Boston Red Sox general manager Ben Cherington goes into this offseason knowing that he can do almost anything and take his team in almost any direction he wants. Cherington can choose to be bold and aggressive or he can choose to lay back and let the market come to him.
That's what happens when you win a World Series title in a transition year, a year that was expected to be a bridge to the next wave of talent coming from the Red Sox farm system.
As great as the season was at the major league level, the organization at minor league levels was just as successful, being ranked as baseball's top farm system by Baseball America in their year-end rankings.
Tops in the majors. Tops in the minors. Things could actually get better for the Red Sox moving forward and the 2013 season could prove to be the launching point for something special.
The reason the future looks very bright for Boston right now is because the Red Sox didn't have to sacrifice any of the future in order to win in the present. Cherington can look at a rotation built around Jon Lester, Felix Doubront and Clay Buchholz and slowly begin to transition Henry Owens and Anthony Ranaudo into the team's plans over the next year.
Boston's fan base can look at Xander Bogaerts anchoring the team's infield over the next decade and feel very confident about that, whether that is at shortstop or third base.
Cherington can try to pull the trigger on a move for Giancarlo Stanton, giving the Red Sox a big slugger in the middle of the lineup or he can continue to provide opportunities to younger players to become stars.

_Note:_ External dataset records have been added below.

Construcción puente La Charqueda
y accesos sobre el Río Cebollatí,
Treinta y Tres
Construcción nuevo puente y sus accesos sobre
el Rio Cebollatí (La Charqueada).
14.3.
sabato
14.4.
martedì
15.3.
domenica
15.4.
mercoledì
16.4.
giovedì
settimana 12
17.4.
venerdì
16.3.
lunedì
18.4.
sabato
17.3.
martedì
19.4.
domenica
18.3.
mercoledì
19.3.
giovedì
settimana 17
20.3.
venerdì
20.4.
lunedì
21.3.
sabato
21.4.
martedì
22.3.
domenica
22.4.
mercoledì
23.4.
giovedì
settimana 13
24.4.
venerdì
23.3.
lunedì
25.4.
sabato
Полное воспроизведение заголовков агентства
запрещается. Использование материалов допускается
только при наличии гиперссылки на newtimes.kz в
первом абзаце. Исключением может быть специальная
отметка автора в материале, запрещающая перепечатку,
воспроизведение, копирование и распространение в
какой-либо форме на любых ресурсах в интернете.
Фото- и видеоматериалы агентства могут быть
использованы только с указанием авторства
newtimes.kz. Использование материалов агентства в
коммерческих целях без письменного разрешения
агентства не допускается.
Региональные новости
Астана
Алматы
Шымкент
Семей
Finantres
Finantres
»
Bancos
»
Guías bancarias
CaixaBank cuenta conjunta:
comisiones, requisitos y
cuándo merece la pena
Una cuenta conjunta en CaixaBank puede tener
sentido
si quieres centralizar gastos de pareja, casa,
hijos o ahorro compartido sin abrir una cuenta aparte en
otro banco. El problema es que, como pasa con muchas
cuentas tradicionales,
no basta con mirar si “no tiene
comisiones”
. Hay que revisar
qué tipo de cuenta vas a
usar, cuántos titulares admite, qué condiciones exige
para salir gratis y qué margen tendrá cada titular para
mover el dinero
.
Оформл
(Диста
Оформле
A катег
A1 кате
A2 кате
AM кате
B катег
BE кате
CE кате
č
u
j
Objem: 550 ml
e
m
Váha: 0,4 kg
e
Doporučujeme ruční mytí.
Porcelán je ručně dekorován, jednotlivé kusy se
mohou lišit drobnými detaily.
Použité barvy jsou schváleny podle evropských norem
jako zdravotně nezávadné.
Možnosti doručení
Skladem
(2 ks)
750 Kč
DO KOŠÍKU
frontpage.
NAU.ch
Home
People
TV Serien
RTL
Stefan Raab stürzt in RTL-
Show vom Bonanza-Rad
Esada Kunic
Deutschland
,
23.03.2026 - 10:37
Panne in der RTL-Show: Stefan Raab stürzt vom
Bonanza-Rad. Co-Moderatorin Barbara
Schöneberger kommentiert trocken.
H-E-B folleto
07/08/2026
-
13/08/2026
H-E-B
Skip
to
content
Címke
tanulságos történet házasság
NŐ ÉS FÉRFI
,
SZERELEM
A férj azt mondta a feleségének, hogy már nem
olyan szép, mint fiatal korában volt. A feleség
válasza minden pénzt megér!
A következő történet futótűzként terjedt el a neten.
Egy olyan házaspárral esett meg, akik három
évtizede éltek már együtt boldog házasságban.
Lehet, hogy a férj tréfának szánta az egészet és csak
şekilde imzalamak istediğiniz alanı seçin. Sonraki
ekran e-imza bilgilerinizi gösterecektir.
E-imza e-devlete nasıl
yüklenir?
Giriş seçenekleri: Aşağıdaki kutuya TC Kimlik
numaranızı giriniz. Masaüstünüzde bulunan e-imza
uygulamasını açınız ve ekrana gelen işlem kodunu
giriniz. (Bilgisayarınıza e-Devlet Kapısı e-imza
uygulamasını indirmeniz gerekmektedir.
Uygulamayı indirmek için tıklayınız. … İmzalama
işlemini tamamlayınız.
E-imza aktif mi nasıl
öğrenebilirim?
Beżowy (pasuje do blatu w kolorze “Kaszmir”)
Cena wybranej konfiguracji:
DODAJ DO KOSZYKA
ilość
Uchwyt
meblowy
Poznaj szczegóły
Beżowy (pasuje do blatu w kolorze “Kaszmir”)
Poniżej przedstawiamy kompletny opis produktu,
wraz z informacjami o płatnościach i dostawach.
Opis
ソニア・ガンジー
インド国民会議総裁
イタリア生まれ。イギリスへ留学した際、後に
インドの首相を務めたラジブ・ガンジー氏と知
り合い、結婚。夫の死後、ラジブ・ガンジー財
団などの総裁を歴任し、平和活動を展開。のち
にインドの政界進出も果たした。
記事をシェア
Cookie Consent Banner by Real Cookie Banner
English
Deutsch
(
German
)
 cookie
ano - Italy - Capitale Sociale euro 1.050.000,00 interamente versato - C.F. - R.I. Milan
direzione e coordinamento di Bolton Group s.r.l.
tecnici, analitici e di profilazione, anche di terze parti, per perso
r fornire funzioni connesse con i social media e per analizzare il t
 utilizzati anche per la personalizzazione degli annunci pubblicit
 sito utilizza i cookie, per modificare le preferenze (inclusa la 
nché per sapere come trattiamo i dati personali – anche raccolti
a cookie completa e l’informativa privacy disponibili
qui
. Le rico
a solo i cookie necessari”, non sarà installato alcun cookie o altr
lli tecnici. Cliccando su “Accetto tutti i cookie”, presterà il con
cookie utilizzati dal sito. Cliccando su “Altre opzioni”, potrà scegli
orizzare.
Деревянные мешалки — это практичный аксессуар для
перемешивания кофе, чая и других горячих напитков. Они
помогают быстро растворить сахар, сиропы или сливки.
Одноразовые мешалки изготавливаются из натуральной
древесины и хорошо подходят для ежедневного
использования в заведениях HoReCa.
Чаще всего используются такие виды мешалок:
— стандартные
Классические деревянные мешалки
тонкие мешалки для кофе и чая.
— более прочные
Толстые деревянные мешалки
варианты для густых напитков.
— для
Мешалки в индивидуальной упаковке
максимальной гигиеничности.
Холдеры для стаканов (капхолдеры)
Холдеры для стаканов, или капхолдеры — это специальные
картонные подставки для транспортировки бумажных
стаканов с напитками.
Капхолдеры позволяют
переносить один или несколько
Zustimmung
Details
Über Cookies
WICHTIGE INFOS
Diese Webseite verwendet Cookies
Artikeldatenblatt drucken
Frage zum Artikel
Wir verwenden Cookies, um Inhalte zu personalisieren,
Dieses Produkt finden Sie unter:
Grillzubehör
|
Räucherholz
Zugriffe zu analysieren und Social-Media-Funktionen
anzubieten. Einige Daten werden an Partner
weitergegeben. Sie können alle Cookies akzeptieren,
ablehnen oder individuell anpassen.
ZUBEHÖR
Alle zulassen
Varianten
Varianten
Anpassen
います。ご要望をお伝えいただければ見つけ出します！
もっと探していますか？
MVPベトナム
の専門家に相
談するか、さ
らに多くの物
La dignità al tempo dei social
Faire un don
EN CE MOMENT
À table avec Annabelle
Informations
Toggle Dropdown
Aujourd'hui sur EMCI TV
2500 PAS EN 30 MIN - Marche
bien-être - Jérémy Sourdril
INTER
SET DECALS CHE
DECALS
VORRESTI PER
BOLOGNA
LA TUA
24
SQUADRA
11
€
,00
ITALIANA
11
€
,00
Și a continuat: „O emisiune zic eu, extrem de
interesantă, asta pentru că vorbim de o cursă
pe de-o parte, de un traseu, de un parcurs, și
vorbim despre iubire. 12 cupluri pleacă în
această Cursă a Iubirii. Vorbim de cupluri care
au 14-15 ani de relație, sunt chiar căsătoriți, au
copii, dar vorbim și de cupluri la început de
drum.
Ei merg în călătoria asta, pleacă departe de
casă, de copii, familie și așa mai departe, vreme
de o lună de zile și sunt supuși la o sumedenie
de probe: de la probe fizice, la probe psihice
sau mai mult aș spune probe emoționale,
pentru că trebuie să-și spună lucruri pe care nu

If Cherington decides to let star center fielder Jacoby Ellsbury leave, he knows the public backlash will be far less because he has a title and a plan to point to. If the Red Sox decide to move on from Stephen Drew, Mike Napoli and Jarrod Saltalamacchia, Cherington will get the benefit of the doubt from Red Sox followers because he has earned it.
More than any other person in the Red Sox organization, Cherington benefited from the team's compete meltdown in 2012. That season caused the Red Sox to finally hit rock bottom and look squarely in the mirror.
As bad as the 2012 season was, something good came from it. It served to put the decision-making power back into the baseball operations department. It put Cherington back into position to be calling the shots based on what was best for building a team, not what was going to make the biggest splash in the media. The Red Sox returned to being the player development machine that Epstein once talked about.
Boston's front office could potentially have four top picks in next June's MLB draft or they could decide to be players in free agency and in the trade market. Either way, it will be a case of the rich getting richer.